DATA:
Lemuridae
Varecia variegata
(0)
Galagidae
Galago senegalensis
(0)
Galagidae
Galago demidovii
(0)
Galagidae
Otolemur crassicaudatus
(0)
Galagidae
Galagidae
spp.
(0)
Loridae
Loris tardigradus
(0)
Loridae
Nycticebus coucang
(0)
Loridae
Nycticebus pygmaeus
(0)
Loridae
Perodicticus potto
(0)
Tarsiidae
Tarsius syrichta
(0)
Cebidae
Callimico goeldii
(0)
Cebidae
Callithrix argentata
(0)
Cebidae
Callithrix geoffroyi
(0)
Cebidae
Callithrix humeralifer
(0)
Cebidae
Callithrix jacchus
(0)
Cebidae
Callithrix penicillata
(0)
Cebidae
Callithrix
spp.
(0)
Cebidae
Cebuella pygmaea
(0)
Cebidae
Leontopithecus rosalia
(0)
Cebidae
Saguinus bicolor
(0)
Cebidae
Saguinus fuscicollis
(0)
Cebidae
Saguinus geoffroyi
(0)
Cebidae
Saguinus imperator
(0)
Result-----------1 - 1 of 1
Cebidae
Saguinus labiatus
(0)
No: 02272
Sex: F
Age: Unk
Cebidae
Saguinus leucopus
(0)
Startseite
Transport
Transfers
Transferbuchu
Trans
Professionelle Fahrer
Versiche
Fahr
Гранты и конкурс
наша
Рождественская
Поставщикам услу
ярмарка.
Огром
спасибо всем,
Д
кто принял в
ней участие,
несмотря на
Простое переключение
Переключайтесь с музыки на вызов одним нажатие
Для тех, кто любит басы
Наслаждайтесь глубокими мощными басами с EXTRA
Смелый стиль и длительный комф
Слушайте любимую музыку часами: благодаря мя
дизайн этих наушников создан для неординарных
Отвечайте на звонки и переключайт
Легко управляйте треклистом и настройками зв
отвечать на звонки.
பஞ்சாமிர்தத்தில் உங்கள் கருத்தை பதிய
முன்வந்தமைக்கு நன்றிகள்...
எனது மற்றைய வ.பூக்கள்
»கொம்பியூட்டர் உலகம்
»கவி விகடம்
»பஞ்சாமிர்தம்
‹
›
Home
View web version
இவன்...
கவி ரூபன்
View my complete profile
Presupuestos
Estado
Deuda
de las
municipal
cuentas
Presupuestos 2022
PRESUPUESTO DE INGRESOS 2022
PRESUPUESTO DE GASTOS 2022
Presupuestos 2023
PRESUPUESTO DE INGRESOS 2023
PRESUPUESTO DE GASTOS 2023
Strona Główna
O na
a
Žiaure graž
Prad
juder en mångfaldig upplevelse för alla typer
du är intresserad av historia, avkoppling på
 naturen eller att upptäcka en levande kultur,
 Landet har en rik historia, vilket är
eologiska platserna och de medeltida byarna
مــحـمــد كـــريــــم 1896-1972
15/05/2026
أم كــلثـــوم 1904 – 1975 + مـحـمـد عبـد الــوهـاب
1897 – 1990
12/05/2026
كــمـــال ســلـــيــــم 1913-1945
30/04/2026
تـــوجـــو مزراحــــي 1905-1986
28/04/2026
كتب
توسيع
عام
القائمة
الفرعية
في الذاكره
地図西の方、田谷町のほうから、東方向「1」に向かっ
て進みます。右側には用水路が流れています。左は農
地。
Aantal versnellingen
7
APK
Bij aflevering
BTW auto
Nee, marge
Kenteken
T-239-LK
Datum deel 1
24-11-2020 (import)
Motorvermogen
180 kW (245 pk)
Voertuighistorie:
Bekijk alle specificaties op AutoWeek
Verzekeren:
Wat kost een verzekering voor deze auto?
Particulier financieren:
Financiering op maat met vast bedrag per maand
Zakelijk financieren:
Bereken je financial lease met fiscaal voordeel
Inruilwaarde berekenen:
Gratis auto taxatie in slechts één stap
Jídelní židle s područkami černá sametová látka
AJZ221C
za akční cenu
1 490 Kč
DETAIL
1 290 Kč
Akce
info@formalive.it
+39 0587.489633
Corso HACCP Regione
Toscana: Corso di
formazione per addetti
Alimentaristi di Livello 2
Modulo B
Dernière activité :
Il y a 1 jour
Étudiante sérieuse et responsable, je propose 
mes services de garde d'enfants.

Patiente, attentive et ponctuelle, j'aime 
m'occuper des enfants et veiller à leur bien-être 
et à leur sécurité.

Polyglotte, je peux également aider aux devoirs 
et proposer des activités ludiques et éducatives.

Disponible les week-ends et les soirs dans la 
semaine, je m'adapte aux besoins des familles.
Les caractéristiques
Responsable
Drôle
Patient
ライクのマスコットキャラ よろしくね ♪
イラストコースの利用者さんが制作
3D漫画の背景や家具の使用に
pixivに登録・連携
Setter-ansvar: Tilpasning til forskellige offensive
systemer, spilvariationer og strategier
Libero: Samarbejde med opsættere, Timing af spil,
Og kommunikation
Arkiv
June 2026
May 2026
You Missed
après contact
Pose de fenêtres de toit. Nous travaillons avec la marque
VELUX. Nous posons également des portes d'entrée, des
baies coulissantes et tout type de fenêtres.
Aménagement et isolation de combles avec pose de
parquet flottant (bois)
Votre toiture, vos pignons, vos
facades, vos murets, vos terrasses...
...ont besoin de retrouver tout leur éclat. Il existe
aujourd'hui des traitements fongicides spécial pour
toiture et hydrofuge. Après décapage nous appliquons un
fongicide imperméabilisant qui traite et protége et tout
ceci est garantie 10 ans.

THE TASK:
Reproduce every line of the listing above, word for word and in the same order.

YOUR RESPONSE:
Lemuridae
Varecia variegata
(0)
Galagidae
Galago senegalensis
(0)
Galagidae
Galago demidovii
(0)
Galagidae
Otolemur crassicaudatus
(0)
Galagidae
Galagidae
spp.
(0)
Loridae
Loris tardigradus
(0)
Loridae
Nycticebus coucang
(0)
Loridae
Nycticebus pygmaeus
(0)
Loridae
Perodicticus potto
(0)
Tarsiidae
Tarsius syrichta
(0)
Cebidae
Callimico goeldii
(0)
Cebidae
Callithrix argentata
(0)
Cebidae
Callithrix geoffroyi
(0)
Cebidae
Callithrix humeralifer
(0)
Cebidae
Callithrix jacchus
(0)
Cebidae
Callithrix penicillata
(0)
Cebidae
Callithrix
spp.
(0)
Cebidae
Cebuella pygmaea
(0)
Cebidae
Leontopithecus rosalia
(0)
Cebidae
Saguinus bicolor
(0)
Cebidae
Saguinus fuscicollis
(0)
Cebidae
Saguinus geoffroyi
(0)
Cebidae
Saguinus imperator
(0)
Result-----------1 - 1 of 1
Cebidae
Saguinus labiatus
(0)
No: 02272
Sex: F
Age: Unk
Cebidae
Saguinus leucopus
(0)
Startseite
Transport
Transfers
Transferbuchu
Trans
Professionelle Fahrer
Versiche
Fahr
Гранты и конкурс
наша
Рождественская
Поставщикам услу
ярмарка.
Огром
спасибо всем,
Д
кто принял в
ней участие,
несмотря на
Простое переключение
Переключайтесь с музыки на вызов одним нажатие
Для тех, кто любит басы
Наслаждайтесь глубокими мощными басами с EXTRA
Смелый стиль и длительный комф
Слушайте любимую музыку часами: благодаря мя
дизайн этих наушников создан для неординарных
Отвечайте на звонки и переключайт
Легко управляйте треклистом и настройками зв
отвечать на звонки.
பஞ்சாமிர்தத்தில் உங்கள் கருத்தை பதிய
முன்வந்தமைக்கு நன்றிகள்...
எனது மற்றைய வ.பூக்கள்
»கொம்பியூட்டர் உலகம்
»கவி விகடம்
»பஞ்சாமிர்தம்
‹
›
Home
View web version
இவன்...
கவி ரூபன்
View my complete profile
Presupuestos
Estado
Deuda
de las
municipal
cuentas
Presupuestos 2022
PRESUPUESTO DE INGRESOS 2022
PRESUPUESTO DE GASTOS 2022
Presupuestos 2023
PRESUPUESTO DE INGRESOS 2023
PRESUPUESTO DE GASTOS 2023
Strona Główna
O na
a
Žiaure graž
Prad
juder en mångfaldig upplevelse för alla typer
du är intresserad av historia, avkoppling på
 naturen eller att upptäcka en levande kultur,
 Landet har en rik historia, vilket är
eologiska platserna och de medeltida byarna
مــحـمــد كـــريــــم 1896-1972
15/05/2026
أم كــلثـــوم 1904 – 1975 + مـحـمـد عبـد الــوهـاب
1897 – 1990
12/05/2026
كــمـــال ســلـــيــــم 1913-1945
30/04/2026
تـــوجـــو مزراحــــي 1905-1986
28/04/2026
كتب
توسيع
عام
القائمة
الفرعية
في الذاكره
地図西の方、田谷町のほうから、東方向「1」に向かっ
て進みます。右側には用水路が流れています。左は農
地。
Aantal versnellingen
7
APK
Bij aflevering
BTW auto
Nee, marge
Kenteken
T-239-LK
Datum deel 1
24-11-2020 (import)
Motorvermogen
180 kW (245 pk)
Voertuighistorie:
Bekijk alle specificaties op AutoWeek
Verzekeren:
Wat kost een verzekering voor deze auto?
Particulier financieren:
Financiering op maat met vast bedrag per maand
Zakelijk financieren:
Bereken je financial lease met fiscaal voordeel
Inruilwaarde berekenen:
Gratis auto taxatie in slechts één stap
Jídelní židle s područkami černá sametová látka
AJZ221C
za akční cenu
1 490 Kč
DETAIL
1 290 Kč
Akce
info@formalive.it
+39 0587.489633
Corso HACCP Regione
Toscana: Corso di
formazione per addetti
Alimentaristi di Livello 2
Modulo B
Dernière activité :
Il y a 1 jour
Étudiante sérieuse et responsable, je propose 
mes services de garde d'enfants.

Patiente, attentive et ponctuelle, j'aime 
m'occuper des enfants et veiller à leur bien-être 
et à leur sécurité.

Polyglotte, je peux également aider aux devoirs 
et proposer des activités ludiques et éducatives.

Disponible les week-ends et les soirs dans la 
semaine, je m'adapte aux besoins des familles.
Les caractéristiques
Responsable
Drôle
Patient
ライクのマスコットキャラ よろしくね ♪
イラストコースの利用者さんが制作
3D漫画の背景や家具の使用に
pixivに登録・連携
Setter-ansvar: Tilpasning til forskellige offensive
systemer, spilvariationer og strategier
Libero: Samarbejde med opsættere, Timing af spil,
Og kommunikation
Arkiv
June 2026
May 2026
You Missed
après contact
Pose de fenêtres de toit. Nous travaillons avec la marque
VELUX. Nous posons également des portes d'entrée, des
baies coulissantes et tout type de fenêtres.
Aménagement et isolation de combles avec pose de
parquet flottant (bois)
Votre toiture, vos pignons, vos
facades, vos murets, vos terrasses...
...ont besoin de retrouver tout leur éclat. Il existe
aujourd'hui des traitements fongicides spécial pour
toiture et hydrofuge. Après décapage nous appliquons un
fongicide imperméabilisant qui traite et protége et tout
ceci est garantie 10 ans.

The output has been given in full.